Problems:
1. Set down, word for word, the part of the acquisition code change starting with "self.sampling_freq = sampling_freq" and going on through "for fine carrier frequency search.".
2. In the acquisition code change, list each distinct self. attribute that gets a value on a removed line (a line starting with a minus sign).
3. Write what comes next in the acquisition code change, picking up after its last line.

[BEGIN Article]

Remove fine act stage and add interpolation to coarse stage.

Fine stage was sensitive to nav bit edges, took time and didn't add much in the way of performance.

peregrine/acquisition.py

@@ -60,10 +60,6 @@ class Acquisition:
   code_length : int, optional
     The number of chips in the chipping code. Defaults to the GPS C/A code
     value of 1023.
-  n_codes_fine : int, optional
-    The number of whole code lengths of sample data to use when performing a
-    fine carrier frequency search. This is proportional to the frequency
-    resolution available. See :func:`fine_carrier`.
   wisdom_file : string or `None`, optional
     The filename from which to load and save FFTW `Wisdom
     <http://www.fftw.org/doc/Words-of-Wisdom_002dSaving-Plans.html>`_,
@@ -80,8 +76,7 @@ def __init__(self,
                IF,
                samples_per_code,
                code_length=1023,
-               n_codes_fine=8,
-               n_codes_coarse=2,
+               n_codes_coarse=4,
                wisdom_file=DEFAULT_WISDOM_FILE):
 
     self.sampling_freq = sampling_freq
@@ -128,27 +123,6 @@ def __init__(self,
     self.corr_ifft2 = pyfftw.FFTW(self.corr_ft2, self.corr2,
                                   direction='FFTW_BACKWARD')
 
-    # Setup fine carrier frequency search:
-
-    # Number of samples to use for fine carrier frequency search.
-    self.n_fine = n_codes_fine * self.samples_per_code
-    # Pre-calculate the window function used for the fine FFT.
-    self.fine_fft_window = np.hanning(self.n_fine)
-    # Use next highest power of 2 for fine FFT size.
-    self.n_fine_fft = 2**int(np.ceil(np.log2(self.n_fine)))
-
-    # Allocate an aligned array for the fine FFT input,
-    # this will contain the samples with the code wiped-off.
-    self.fine_wiped = pyfftw.n_byte_align_empty((self.n_fine_fft), 16,
-                                                dtype=np.complex128)
-    # The fine FFT input is padded so make sure it is zeroed.
-    self.fine_wiped[:] = 0
-    # Allocate aligned array for the fine FFT result.
-    self.fine_wiped_ft = pyfftw.n_byte_align_empty((self.n_fine_fft), 16,
-                                                   dtype=np.complex128)

[END Article]
[BEGIN Material shown]

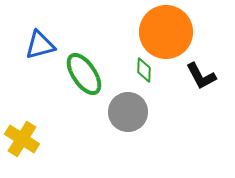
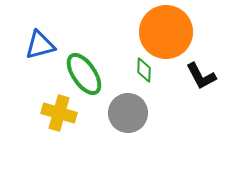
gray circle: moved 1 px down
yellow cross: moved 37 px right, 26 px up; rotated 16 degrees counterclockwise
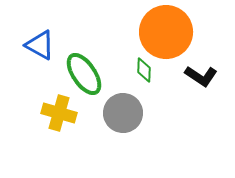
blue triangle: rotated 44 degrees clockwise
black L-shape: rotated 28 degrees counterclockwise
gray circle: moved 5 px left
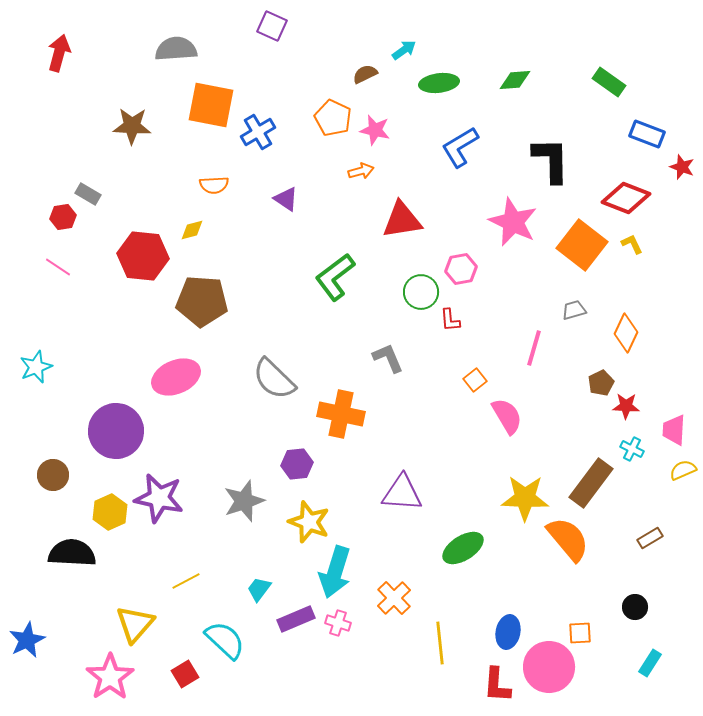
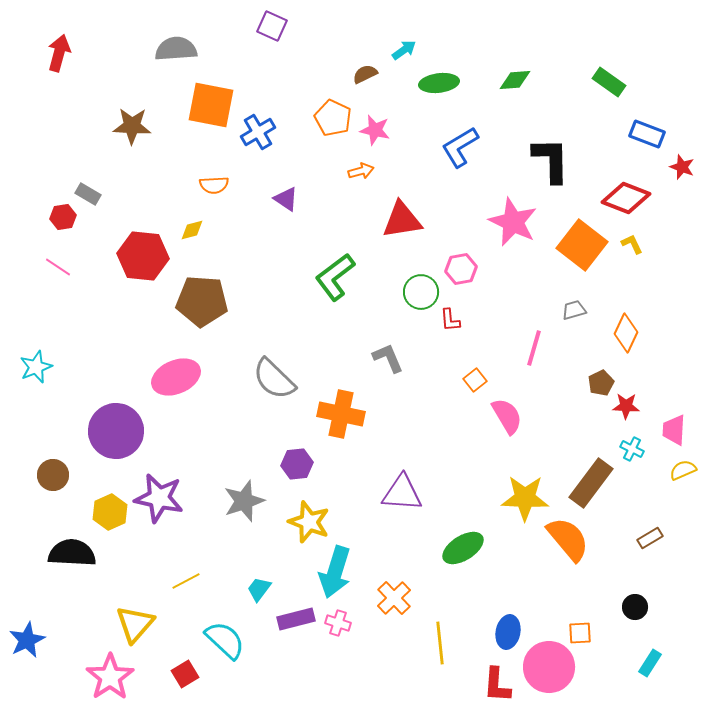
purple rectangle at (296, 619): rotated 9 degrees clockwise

[END Material shown]
[BEGIN Material shown]

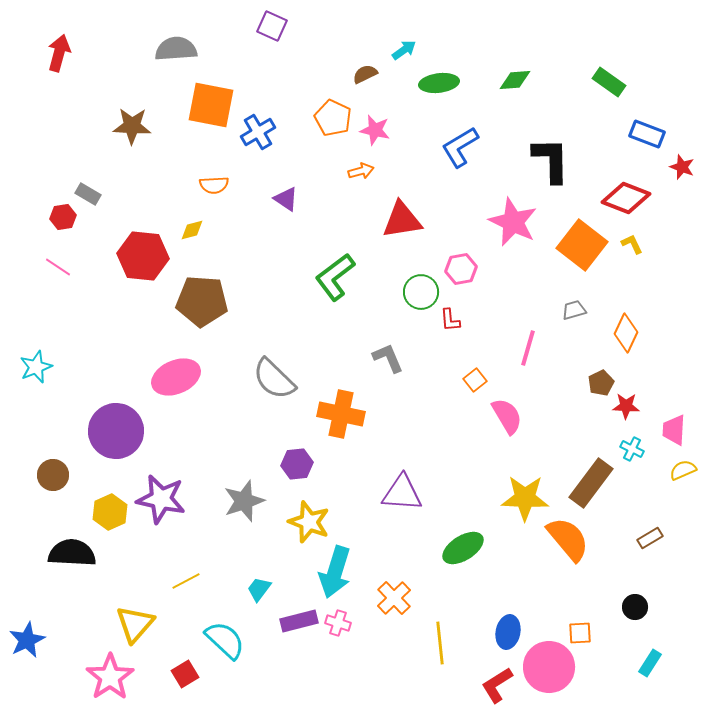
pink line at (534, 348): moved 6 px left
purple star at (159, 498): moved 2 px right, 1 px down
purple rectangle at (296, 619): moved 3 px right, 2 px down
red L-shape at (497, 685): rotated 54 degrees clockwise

[END Material shown]

Written answers:
1.
self.sampling_freq = sampling_freq
@@ -128,27 +123,6 @@ def __init__(self,
     self.corr_ifft2 = pyfftw.FFTW(self.corr_ft2, self.corr2,
                                   direction='FFTW_BACKWARD')
 
-    # Setup fine carrier frequency search:
-
-    # Number of samples to use for fine carrier frequency search.

2.
self.n_fine
self.fine_fft_window
self.n_fine_fft
self.fine_wiped
self.fine_wiped_ft

3.
-    # Create an FFTW transforms which will execute the fine FFT.
-    self.fine_fft = pyfftw.FFTW(self.fine_wiped, self.fine_wiped_ft)
-
     # Save FFTW wisdom for later
     if wisdom_file is not None:
       self.save_wisdom(wisdom_file)
@@ -181,6 +155,76 @@ def init_samples(self, samples):
     self.short_samples1_ft = np.fft.fft(self.short_samples1)
     self.short_samples2_ft = np.fft.fft(self.short_samples2)
 
+  def interpolate(self, S_0, S_1, S_2, interpolation='gaussian'):
+    """
+    Use interpolation to refine an FFT frequency estimate.
+
+    .. image:: /_static/interpolation_diagram.png
+      :align: center
+      :alt: Interpolation diagram
+
+    For an FFT bin spacing of :math:`\delta f`, the input frequency is
+    estimated as:
+
+    .. math:: f_{in} \\approx \delta f (k + \Delta)
+
+    Where :math:`k` is the FFT bin with the maximum magnitude and
+    :math:`\Delta \in [-\\frac{1}{2}, \\frac{1}{2}]` is a correction found by
+    interpolation.
+
+    **Parabolic interpolation:**
+
+    .. math:: \Delta = \\frac{1}{2} \\frac{S[k+1] - S[k-1]}{2S[k] - S[k-1] - S[k+1]}
+
+    Where :math:`S[n]` is the magnitude of FFT bin :math:`n`.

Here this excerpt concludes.